The Mercer Museum, operated by the Bucks County Historical Society (BCHS), attended a repatriation ceremony for stolen artifacts at the Museum of the American Revolution in Philadelphia on Friday, December 17, 2021, alongside six museums from the region.
Artifacts stolen nearly half a century ago and recovered as part of a 50-year-old cold case cracked by the FBI in 2019 were returned to the Mercer Museum, American Swedish Historical Museum, Hershey Story Museum, Landis Valley Museum, Museum of the American Revolution, and York County History Center. The items being repatriated include historic firearms from the 18th and 19th centuries, including rifles and pistols, and a Native American silver concho belt.
The recovery of the artifacts was made possible through the efforts of the Federal Bureau of Investigation Art Crime Team – Philadelphia Division, the United States Attorney’s Office of the Eastern District of Pennsylvania, and the Upper Merion Township Police Department.
The Mercer Museum received a late-18th century English flintlock boarding pistol, stolen from their collection nearly 50 years ago. At the time of its disappearance, the pistol was on display in an exhibit case on the third floor of the Mercer Museum in downtown Doylestown.
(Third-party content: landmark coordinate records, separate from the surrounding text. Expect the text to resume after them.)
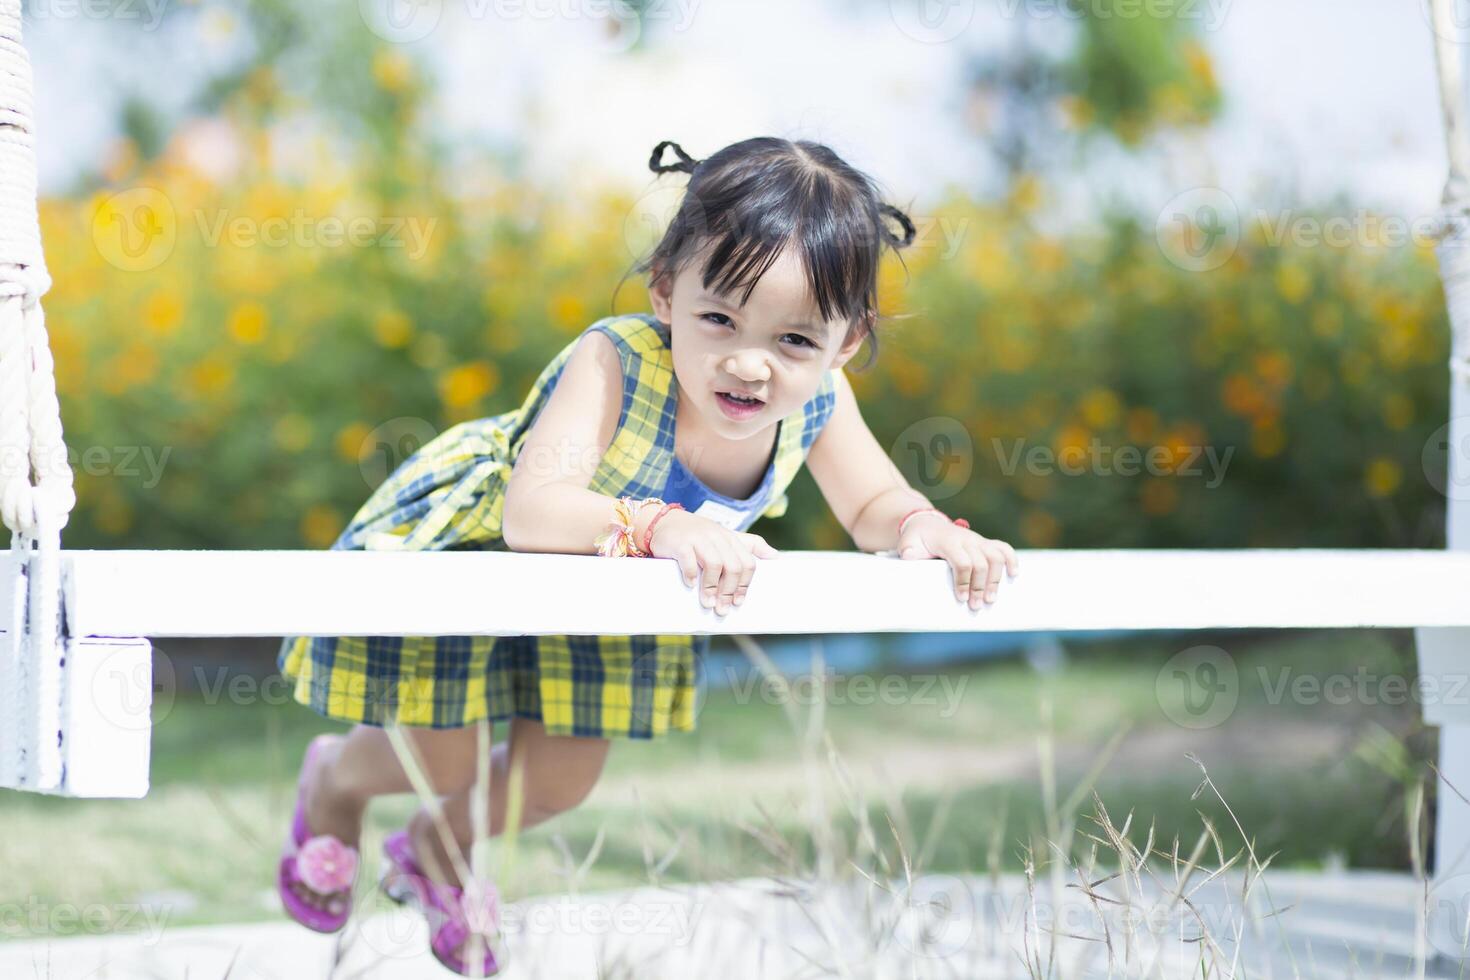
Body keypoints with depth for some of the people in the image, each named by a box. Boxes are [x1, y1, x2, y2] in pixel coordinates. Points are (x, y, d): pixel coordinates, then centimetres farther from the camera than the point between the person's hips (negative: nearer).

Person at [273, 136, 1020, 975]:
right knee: (444, 765, 2)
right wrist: (658, 525, -68)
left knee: (561, 784, 14)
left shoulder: (816, 399, -26)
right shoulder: (615, 363, -42)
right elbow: (533, 512, -52)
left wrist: (923, 527, -35)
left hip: (602, 598, 5)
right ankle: (335, 778, 41)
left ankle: (440, 850, 49)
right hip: (466, 544, -5)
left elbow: (874, 504, -11)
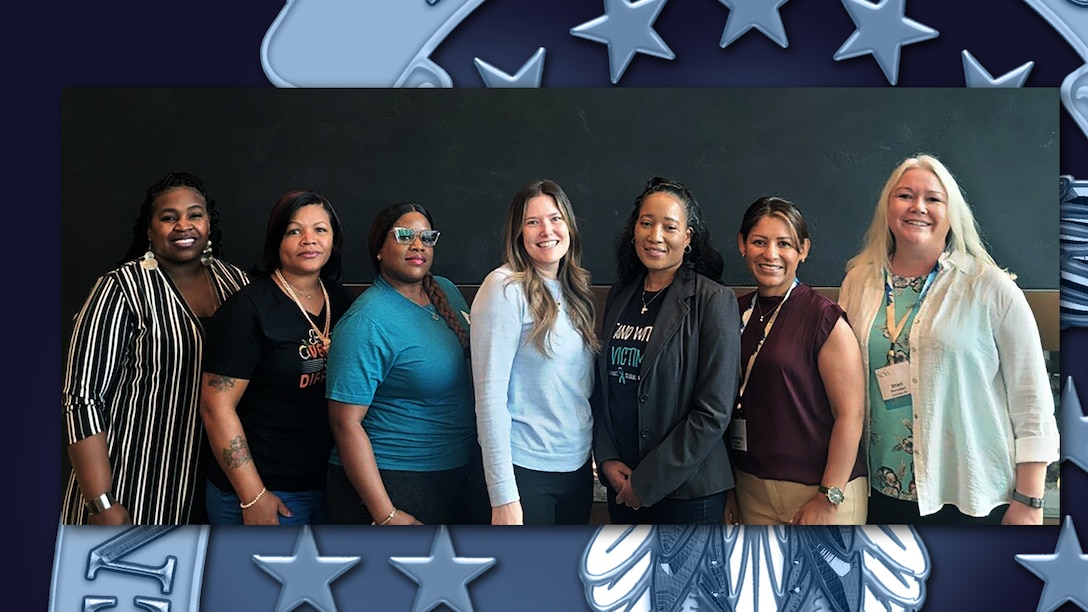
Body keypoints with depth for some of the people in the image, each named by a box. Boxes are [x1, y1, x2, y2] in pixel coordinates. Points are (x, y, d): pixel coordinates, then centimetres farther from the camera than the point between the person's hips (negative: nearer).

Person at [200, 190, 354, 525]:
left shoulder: (341, 300, 5)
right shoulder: (248, 308, -12)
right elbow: (217, 405, -15)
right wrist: (253, 498, -16)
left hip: (329, 484, 6)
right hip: (264, 491, -5)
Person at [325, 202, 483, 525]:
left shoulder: (447, 291, 3)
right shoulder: (367, 321, -18)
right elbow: (345, 423, -20)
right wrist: (386, 516, -22)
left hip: (458, 472, 7)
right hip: (393, 483, -7)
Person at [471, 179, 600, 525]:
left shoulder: (576, 289, 8)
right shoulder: (505, 288, -13)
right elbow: (489, 395, -16)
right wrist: (503, 496, -18)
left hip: (578, 464, 7)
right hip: (525, 468, -6)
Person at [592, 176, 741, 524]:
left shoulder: (714, 301, -11)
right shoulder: (619, 296, 6)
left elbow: (714, 413, -15)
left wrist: (647, 482, -13)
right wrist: (606, 458, -2)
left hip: (687, 491, -5)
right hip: (620, 483, 5)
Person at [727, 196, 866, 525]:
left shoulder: (824, 318, -10)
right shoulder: (736, 313, 5)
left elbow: (851, 414, -13)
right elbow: (728, 407, 10)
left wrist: (829, 499, -15)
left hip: (817, 487, -4)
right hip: (750, 487, 5)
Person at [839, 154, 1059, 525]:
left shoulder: (991, 289, -6)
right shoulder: (859, 282, 4)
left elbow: (1031, 403, -5)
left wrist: (1029, 502, -7)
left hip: (972, 498, -3)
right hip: (882, 491, 3)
In the 1990s, when reviewing a comprehensive inventory of the Mercer Museum’s collection, the pistol could not be located and was officially recorded as “missing”.
Originally acquired by the Bucks County Historical Society in 1906, the pistol was among items donated to the museum as belonging to General Augustine Willet by his great-granddaughter, Mrs. Allburger. Willet served as a Captain of militia at the onset of the American Revolution, later being promoted to a Major and Lieutenant Colonel. In 1800, he was commissioned Brigadier General of the Bucks County militia.
The original items donated by Willet’s great-granddaughter to the museum in 1906 also included Willet’s regimental coat, a rare surviving artifact, likely dating back to the period after the American Revolution.
“In law enforcement, as in any profession, there are good days and bad days. Today, standing here along with our partners, is one of those good days,” said Jacqueline Maguire, Special Agent in Charge of the FBI’s Philadelphia Division. “The absence of the items from these museums represented not just a physical or financial loss, but a loss to every visitor, every student, and every researcher who didn’t get to see the items over the years and missed out on important pieces of our nation’s heritage. The absence of these items was, for so long, a loss to the historical record. The FBI is honored to have helped correct that loss and return these artifacts to the institutions from which they were stolen so long ago.”
Thomas Gavin, who was convicted of stealing the artifacts in the 1960s and 1970s, was recently sentenced to one day in prison and various fines. The judge took Gavin’s age and declining health into consideration during sentencing.
The Bucks County Historical Society’s Vice President of Collections and Interpretation Cory Amsler adds, “To recover an object stolen from a museum is a tremendous thing. But to recognize that the object, once returned, can also help to tell an important and compelling story about a dramatic time period in Bucks County history makes its recovery that much more valuable.”
The Mercer Museum wishes to thank the Upper Merion Township Police Department, the Federal Bureau of Investigation, and the United States District Attorney’s Office of the Eastern District of Pennsylvania, for their wide-ranging efforts to pursue justice and ensure the restoral of important historical artifacts to their rightful repositories.